Though she makes it sound simple, the path to success hasn’t always been smooth – like many of her black colleagues, Howell-Baptiste moved to the US because she wasn’t getting the breaks in Britain.

“I by no means paint America as any sort of utopia,” she says. “But I do think that what does prevail there… is the idea of the American dream. And if you want something bad enough, you can fight for it, and you can get there.

“I think that the reason why England has haemorrhaged black actors and black creators is because we’re playing catch up in the UK when it comes to casting. And so many black actors for so long saw the US as a place where they could go and not find themselves pushed into tertiary roles.”

(COURTESY OF NETFLIX)

She continues, “There are more opportunities here now. But the mentality that people see for so long was, ‘I have to go overseas to have any sort of success.’ I think the UK is starting to give black actors a purpose, to be able to feel like they are safe here and can have success and create and be free.

“But I don’t think that was the case for such a long time.
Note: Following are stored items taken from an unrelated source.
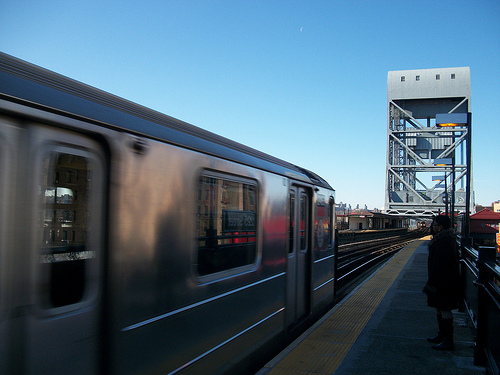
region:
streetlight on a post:
[436, 107, 476, 195]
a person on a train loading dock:
[418, 208, 466, 358]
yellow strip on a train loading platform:
[335, 243, 417, 359]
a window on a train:
[185, 164, 271, 283]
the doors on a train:
[285, 180, 317, 328]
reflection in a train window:
[198, 189, 258, 251]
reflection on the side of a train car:
[125, 161, 192, 286]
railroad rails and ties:
[340, 235, 390, 271]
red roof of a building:
[465, 203, 495, 223]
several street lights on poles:
[427, 98, 471, 208]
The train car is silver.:
[28, 118, 335, 287]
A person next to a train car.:
[421, 208, 476, 345]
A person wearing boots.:
[419, 289, 471, 359]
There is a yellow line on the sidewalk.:
[361, 261, 419, 331]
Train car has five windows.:
[18, 137, 340, 264]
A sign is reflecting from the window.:
[188, 190, 273, 260]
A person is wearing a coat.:
[427, 239, 466, 314]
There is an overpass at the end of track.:
[383, 132, 483, 212]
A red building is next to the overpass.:
[471, 205, 498, 241]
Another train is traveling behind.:
[403, 213, 430, 242]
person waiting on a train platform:
[422, 208, 463, 354]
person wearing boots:
[431, 312, 456, 357]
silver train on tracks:
[3, 50, 340, 373]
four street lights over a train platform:
[423, 106, 475, 243]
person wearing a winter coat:
[423, 228, 467, 309]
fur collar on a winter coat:
[423, 225, 458, 249]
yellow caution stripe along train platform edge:
[233, 225, 435, 373]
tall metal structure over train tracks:
[375, 59, 475, 220]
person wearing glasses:
[428, 220, 444, 226]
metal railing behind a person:
[456, 232, 499, 374]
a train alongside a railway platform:
[0, 43, 498, 374]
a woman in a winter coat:
[421, 207, 468, 359]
I mean, we have such amazing shows and amazing actors, and then you look at it and think, ‘Why aren’t we working here? Why aren’t we doing that here?’ And that really is a missed opportunity.”

It’s an issue that is still prevalent in the film and television industry: after Howell-Baptiste was cast as Death, the show suffered a backlash from some Sandman readers who pointed out that in the comics, the character was white.

However, she seems unfazed by the issue when I bring it up. “I understand that people are precious about this piece of work, but I didn’t feel as much pressure as you might think, and I think part of that just honestly came from the fact that we, as a cast, were picked by Neil,” she says.

“In real life, I think it takes off an immense amount of pressure, because you can go, ‘Well, look, they believe in me, so all I have to do is show up and keep doing whatever it was that I did that made them see me as this.’”

Easier said than done, but Howell-Baptiste wears the role of Death lightly, sparring with Tom Sturridge’s Dream – the focus of the book and the series – in the scenes they share together as they walk through London.

One thing that stands out is Death’s unashamed love of life. She takes off her shoes to feel the ground under her feet, eats an apple with relish and grins frequently – and speaking to Howell-Baptiste, that seems not too far from her own personality.

Not for nothing do her friends call her the “Fun Shaman” – a title she giggles at delightedly when I bring it up. “Truly, I think one of the joys of being an adult is the fact that you can do all the things you wanted to do as a kid, and no one can stop you,” she says. “I think a lot of my ideal days are if an 11-year-old had the financial capabilities and the independence and freedom to do whatever they want.”

With so much energy to burn, what does Howell-Baptiste have planned for the future? “Tonnes, honestly. There’s so much that I want to do: when I look at my CV, I don’t think any two projects have ever really been the same,” she says, pointing to her upcoming role in action series Culprits.

Action is a new genre for Howell-Baptiste, though perhaps it’s been a long time coming - as a longstanding love of the 2006 Gerard Butler action film 300 can confirm.

“I remember watching 300 and loving that the fact that these men all train together… it would be fun to do something like that, to get to come in and train with a bunch of people every single day.” And kick people off a cliff? She laughs. “And kick people off a cliff, exactly.”